=== DOCUMENT TEXT ===
The area is part of the Nilgiris Biosphere Reserve, as declared under the Man and Biosphere Programme of UNESCO. During the nineteenth and twentieth centuries, deforestation was carried out though the illegal and select cutting of valuable species. Vast areas of grassland belonging to the indigenous pastoral communities were taken over by the Forest Department and replaced with plantations of wattle, eucalyptus and cinchona. The negative effects of slash-and-burn practices, overgrazing, fire and the development of large plantations in the lower areas have been considerable.

However there are still good tracts of the original Nilgiris forest vegetation. Here, people live in harmony with the forest and collect non-timber forest produce (NTFP) like wild nutmeg, cinnamon, sugar cane, pepper, honey and herbal plants. These deciduous forests and thorny thickets are found at elevations between 800 and 1 200 m. Rosewood is the dominant species in the wet areas, teak and sandalwood in the drier zones. But, the biodiversity of the forests is much greater: Erythrina, Dendrocalamus, Cedrella toona, Terminalia, Anogiessus latifolia, Pterocarpus marsupium grow in the wet zones and Zizyphus and Vitis and many grass varieties and herbs in the drier areas. The area is rich in fauna, too. Elephants, bison, spotted and barking deer, bears, leopards and numerous smaller animals have their habitat in the area.
===
- WORK TASK 1
According to the Nilgiris forest text, why is the biodiversity of the forests much greater than the dominant species suggest? Answer in one to three sentences.
- WORK TASK 2
From the Nilgiris forest text, output the part that opens with the words containing "The area is part" and closes with "have been considerable.".
- WORK TASK 3
List every kind of non-timber forest produce that the Nilgiris forest text says people collect.
The data after this text play no part in this work.
=== EXERCISE DATA ===
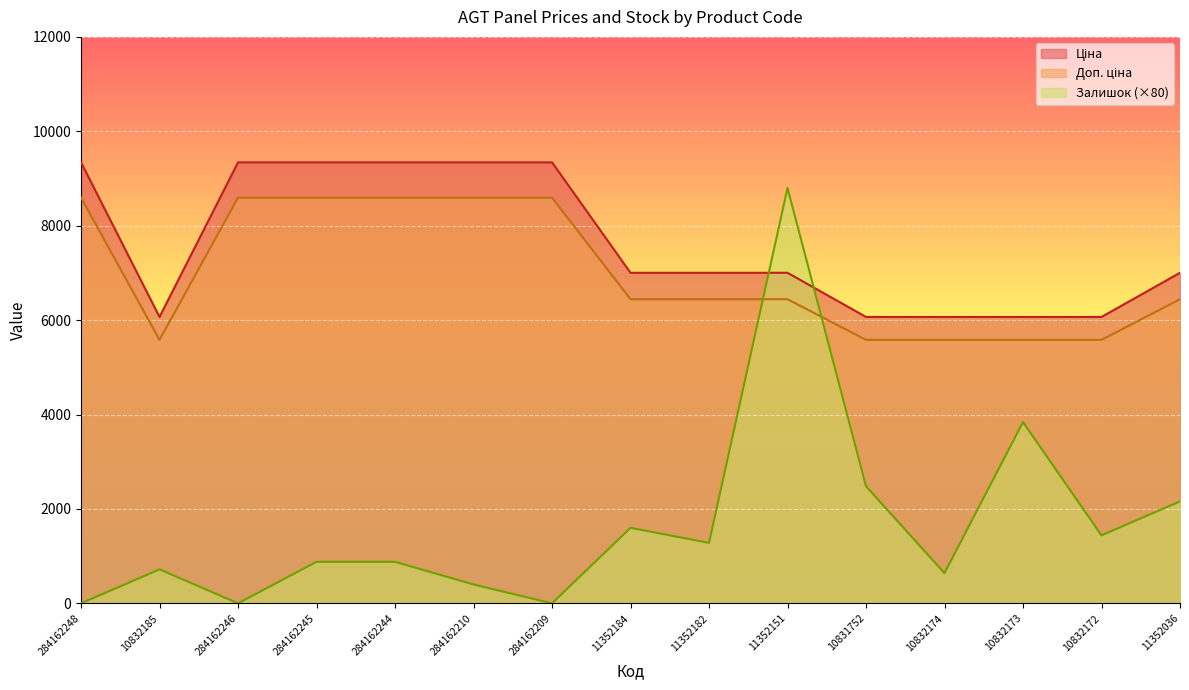

Is the value of Доп. ціна at 10832172 greater than the value of Ціна at 11352182?

No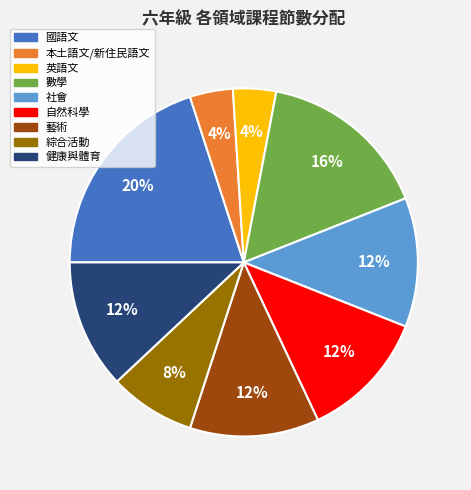

Which slice is the largest?

國語文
===
- TASK RESPONSE 1
Rosewood, teak and sandalwood dominate, but many other plants also grow there. Erythrina, Dendrocalamus, Cedrella toona, Terminalia, Anogiessus latifolia and Pterocarpus marsupium grow in the wet zones, and Zizyphus, Vitis, many grass varieties and herbs grow in the drier areas.

- TASK RESPONSE 2
The area is part of the Nilgiris Biosphere Reserve, as declared under the Man and Biosphere Programme of UNESCO. During the nineteenth and twentieth centuries, deforestation was carried out though the illegal and select cutting of valuable species. Vast areas of grassland belonging to the indigenous pastoral communities were taken over by the Forest Department and replaced with plantations of wattle, eucalyptus and cinchona. The negative effects of slash-and-burn practices, overgrazing, fire and the development of large plantations in the lower areas have been considerable.

- TASK RESPONSE 3
wild nutmeg, cinnamon, sugar cane, pepper, honey, herbal plants